Game of Thrones, Season 4: a licence to pirate?
HBO forfeits any right to complain about piracy when it refuses to take our money | Commercial download options reduced for Season 4.
HBO forfeits any right to complain about piracy when it refuses to take our money | Commercial download options reduced for Season 4.
Game of Thrones, Season 4 kicks off Monday night NZ time - and at the same time, commercial download options are being narrowed.
They'll be sharp ratings spikes for its maker, HBO, plus its partners around the world like Sky TV. And there will be big surge in BitTorrent traffic as the first episode is illegally shared.
Around this time last year, as Season 3 kicked off, I was quite happy with my viewing options.
The new season was available on iTunes Australia (iTunes NZ doesn't bother with any TV series, full stop). I purchased some iTunes Australia gift cards (which the service will sportingly accept in leiu of a local credit card), and bought the show, in HD (I've got a $159 Apple TV widget that lets me easily download and watch movies and TV shows on my regular TV, not laptop or tablet required).
I didn't have to pirate. HBO took my money (minus a 30% cut for Apple), and I got to legally watch the show without having to shell out for a monthly subscription to Sky TV - which just doesn't figure in my preferred setup of Freeview plus whatever I decide to download from iTunes (and beyond Apple TV, others are using Netflix, Google Chromecast, or have already put in orders for Amazon's Fire TV).
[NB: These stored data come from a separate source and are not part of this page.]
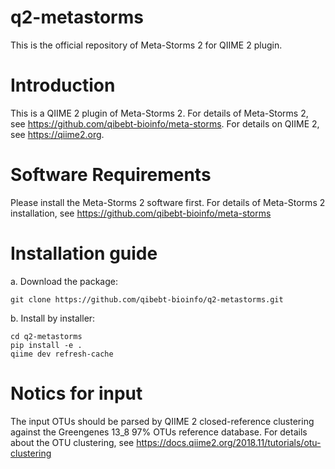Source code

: # q2-metastorms
This is the official repository of Meta-Storms 2 for QIIME 2 plugin.

# Introduction
This is a QIIME 2 plugin of Meta-Storms 2. For details of Meta-Storms 2, see https://github.com/qibebt-bioinfo/meta-storms. For details on QIIME 2, see https://qiime2.org.

# Software Requirements
Please install the Meta-Storms 2 software first. For details of Meta-Storms 2 installation, see https://github.com/qibebt-bioinfo/meta-storms

# Installation guide
a. Download the package:
```
git clone https://github.com/qibebt-bioinfo/q2-metastorms.git
```
b. Install by installer:
```
cd q2-metastorms
pip install -e .
qiime dev refresh-cache
```

# Notics for input
The input OTUs should be parsed by QIIME 2 closed-reference clustering against the Greengenes 13_8 97% OTUs reference database. For details about the OTU clustering, see https://docs.qiime2.org/2018.11/tutorials/otu-clustering
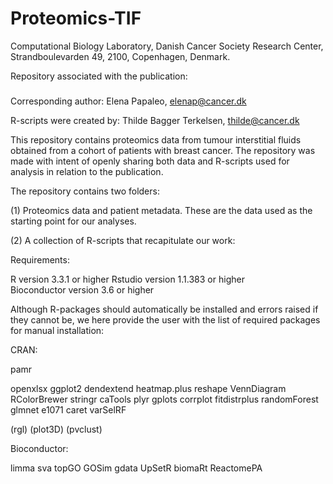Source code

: # Proteomics-TIF

Computational Biology Laboratory, Danish Cancer Society Research Center, Strandboulevarden 49, 2100, Copenhagen, Denmark.

Repository associated with the publication:

###

Corresponding author: Elena Papaleo, elenap@cancer.dk

R-scripts were created by: Thilde Bagger Terkelsen, thilde@cancer.dk

This repository contains proteomics data from tumour interstitial fluids obtained from a cohort of patients with breast cancer. The repository was made with intent of openly sharing both data and R-scripts used for analysis in relation to the publication.

The repository contains two folders:

(1) Proteomics data and patient metadata. These are the data used as the starting point for our analyses.

(2) A collection of R-scripts that recapitulate our work:
                                

Requirements:

R version 3.3.1 or higher
Rstudio version 1.1.383 or higher        
Bioconductor version 3.6 or higher	

Although R-packages should automatically be installed and errors raised if they cannot be, we here provide the user with the list of required packages for manual installation:

CRAN:

pamr

openxlsx
ggplot2
dendextend
heatmap.plus
reshape
VennDiagram
RColorBrewer
stringr
caTools
plyr
gplots
corrplot
fitdistrplus
randomForest
glmnet
e1071
caret
varSelRF

(rgl)
(plot3D)
(pvclust)


Bioconductor:

limma
sva
topGO
GOSim
gdata
UpSetR
biomaRt
ReactomePA

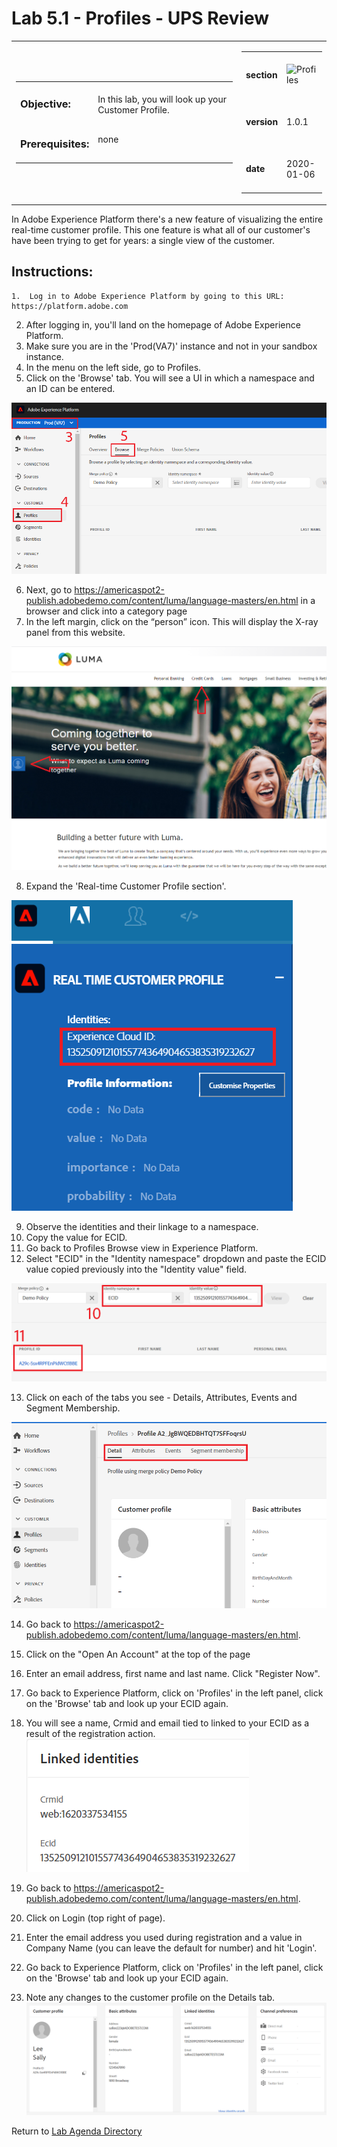 Lab 5.1 - Profiles - UPS Review
==========
<table style="border-collapse: collapse; border: none;" class="tab" cellspacing="0" cellpadding="0">

<tr style="border: none;">

<div align="left">
<td width="600" style="border: none;">
<table>
<tbody valign="top">
      <tr width="500">
            <td valign="top"><h3>Objective:</h3></td>
            <td valign="top"><br>In this lab, you will look up your Customer Profile.
            </td>
     </tr>
     <tr width="500">
           <td valign="top"><h3>Prerequisites:</h3></td>
           <td valign="top"><br>none</td>
     </tr>
</tbody>
</table>
</td>
</div>

<div align="right">
<td style="border: none;" valign="top">

<table>
<tbody valign="top">
      <tr>
            <td valign="middle" height="70"><b>section</b></td>
            <td valign="middle" height="70"><img src="https://github.com/adobe/AEP-Hands-on-Labs/blob/master/assets/images/left_hand_nav_menu_segments.png?raw=true" alt="Profiles"></td>
      </tr>
      <tr>
            <td valign="middle" height="70"><b>version</b></td>
            <td valign="middle" height="70">1.0.1</td>
      </tr>
      <tr>
            <td valign="middle" height="70"><b>date</b></td>
            <td valign="middle" height="70">2020-01-06</td>
      </tr>
</tbody>
</table>
</td>
</div>

</tr>
</table>

In Adobe Experience Platform there's a new feature of visualizing the entire real-time customer profile. This one feature is what all of our customer's have been trying to get for years: a single view of the customer.

Instructions:
-----------------
	1.	Log in to Adobe Experience Platform by going to this URL: https://platform.adobe.com
2.	After logging in, you'll land on the homepage of Adobe Experience Platform.
3.	Make sure you are in the 'Prod(VA7)' instance and not in your sandbox instance.
4.	In the menu on the left side, go to Profiles.
5.	Click on the 'Browse' tab. You will see a UI in which a namespace and an ID can be entered.
 
<kbd><img src="./images/profile_view.png"  /></kbd>
 
6.	Next, go to https://americaspot2-publish.adobedemo.com/content/luma/language-masters/en.html in a browser and click into a category page
7.	In the left margin, click on the “person” icon. This will display the X-ray panel from this website.
 
<kbd><img src="./images/person_panel_media.png"  /></kbd>
 
8.	Expand the 'Real-time Customer Profile section'.
 
<kbd><img src="./images/identities-ECID.png"  /></kbd>
 
9.	Observe the identities and their linkage to a namespace.
10.	Copy the value for ECID.
11.	Go back to Profiles Browse view in Experience Platform.
12.	Select "ECID" in the "Identity namespace" dropdown and paste the ECID value copied previously into the "Identity value" field.
 
<kbd><img src="./images/identities-ECID AEP.png"  /></kbd>
 
13.	Click on each of the tabs you see - Details, Attributes, Events and Segment Membership.
 
<kbd><img src="./images/profiles_tabs.png"  /></kbd>
 
14.	Go back to https://americaspot2-publish.adobedemo.com/content/luma/language-masters/en.html.
15.	Click on the "Open An Account" at the top of the page
 
16.	Enter an email address, first name and last name. Click "Register Now".
17.	Go back to Experience Platform, click on 'Profiles' in the left panel, click on the 'Browse' tab and look up your ECID again.
18.	You will see a name, Crmid and email tied to linked to your ECID as a result of the registration action.
<kbd><img src="./images/profiles_ecid_crmid.png"  /></kbd>
 
19.	Go back to https://americaspot2-publish.adobedemo.com/content/luma/language-masters/en.html.
20.	Click on Login (top right of page).
21.	Enter the email address you used during registration and a value in Company Name (you can leave the default for number) and hit 'Login'.
22.	Go back to Experience Platform, click on 'Profiles' in the left panel, click on the 'Browse' tab and look up your ECID again.
23.	Note any changes to the customer profile on the Details tab.
<kbd><img src="./images/completed_linked profile.png"  /></kbd>




Return to [Lab Agenda Directory](https://github.com/adobe/AEP-Hands-on-Labs/blob/master/labs/media/README.md#lab-agenda)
This year: going backwards
But of course, the online content war isn't just about fighting piracy and protecting copyright. It's more about defending old-time regional distribution monopolies.
This year, I can't go to iTunes Australia to grab the latest Game of Thrones episode just hours after it screens in the US (and in Australia and NZ).
Foxtel has wrapped up a new deal with HBO that means no over-the-top contender (like iTunes or QuickFlix) can offer GoT season 4 until all episodes have screened on broadcast TV.
Writing in the Sydney Morning Herald, Adam Turner says "Making it harder for people to legitimately watch Game of Thrones seems like a major step backwards in the war on piracy." Some will be tempted to hit the Torrents (though not me).
But he also makes the good point that people shouldn't turn their anger on Foxtel (or Sky TV here, you could say. After all Sky TV is not like the Telecom of old, which inherited a monopoly, its investors took a lot of risk, and lost money for years, building their market position).
Instead Turner blames HBO for "screwing Australia" by snubbing Apple and QuickFlix.
"HBO forfeits any right to complain about piracy when it refuses to take our money?" he rails.
That's a good point. And people in the US could make the same complaint, given the similar contretemps there with Netflix. Content makers' and distributors' behaviour has to change.
So here's a plan for the HBO for 2015, when Game of Thrones, Season 5 rolls around:
Sell broadcast rights to Sky TV (or MediaWorks or TVNZ if Sky TV packs a sad), then give non-exclusive online rights to Sky TV, Apple, QuickFlix, Telecom, Sony, Microsoft and all-comers. There's zero excuse for piracy, and I've got strong feeling HBO would make more money out of this country than ever before. Rinse and repeat in other territories.
Don't stay at war with your own customers. Give them choice, and reap the profits.